How to extract sample IDs from MT

Hello,

I am trying to use HAIL to quickly annotate VCF files using VEP/LOFTEE and filter for LOF variant carriers. My code works great up until I need to extract the Subject IDs from the MT and then I have faced a host of issues.

start = time.time()

# Step 2: Read VCF files
vcf_files = [
    "file:///mnt/project/file1.vcf.gz",
    "file:///mnt/project/file2.vcf.gz"
]

mt = hl.import_vcf(
    vcf_files,
    force_bgz=True,
    reference_genome="GRCh38",
    min_partitions=100
)

end = time.time()
print(f"Step 2 took {end - start:.4f} seconds")


# Step 3: Normalize
start = time.time()
mt = hl.split_multi_hts(mt)

end = time.time()
print(f"Step 3 took {end - start:.4f} seconds")


# Step 4: Annotate with VEP
start = time.time()
mt = hl.vep(mt, "file:///mnt/project/vep-GRCh38.json")

end = time.time()
print(f"Step 4 took {end - start:.4f} seconds")


# Step 5: Filter for LOF in target gene
start = time.time()
lof_consequences_hl = hl.set([
    "transcript_ablation", "splice_acceptor_variant", "splice_donor_variant",
    "stop_gained", "frameshift_variant", "start_lost", "stop_lost"
])


mt = mt.filter_rows(
    hl.any(lambda csq: (
        (csq.gene_symbol == "PCSK9") &
        hl.any(lambda term: lof_consequences_hl.contains(term), csq.consequence_terms)
    ), mt.vep.transcript_consequences)
)

end = time.time()
print(f"Step 5 took {end - start:.4f} seconds")


# Step 6: Annotate each sample with a flag if they carry any non-ref genotype
start = time.time()
mt = mt.annotate_cols(
    is_lof_carrier = hl.agg.any(mt.GT.is_non_ref())
)

end = time.time()
print(f"Step 6 took {end - start:.4f} seconds")

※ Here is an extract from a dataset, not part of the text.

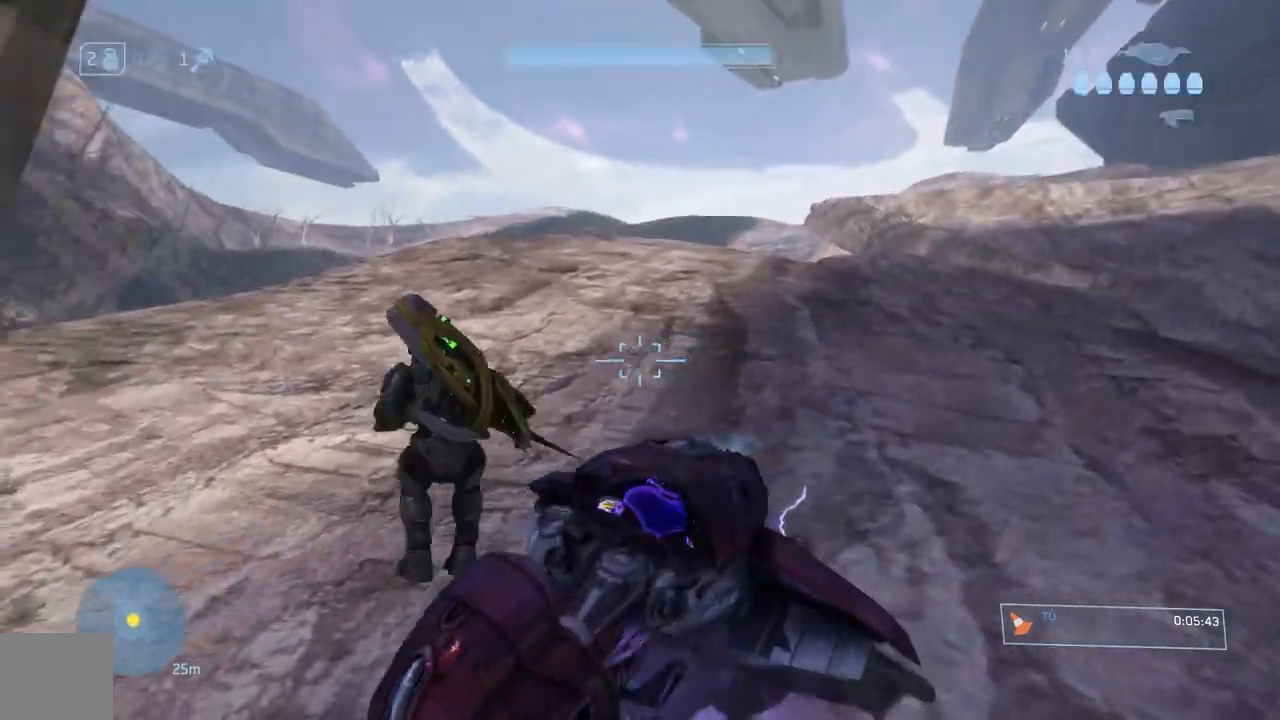
{"buttons": [], "left_stick": "up-right", "right_stick": "down", "events": [[351, "right_stick", "down"], [434, "left_stick", "up-right"]]}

# Step 7: Collect the sample IDs of carriers
start = time.time()

lof_mt = mt.filter_cols(mt.is_lof_carrier)
# This doesn't work lol (seems to run forever)
carrier_ids = lof_mt.s.collect()

I’ve tried a bunch of .collect(). .select() but I can’t seem to figure this out. I assume I am missing something blatantly obvious but I’ve been stuck on this last part for a while.

Any assistance would be greatly appreciated!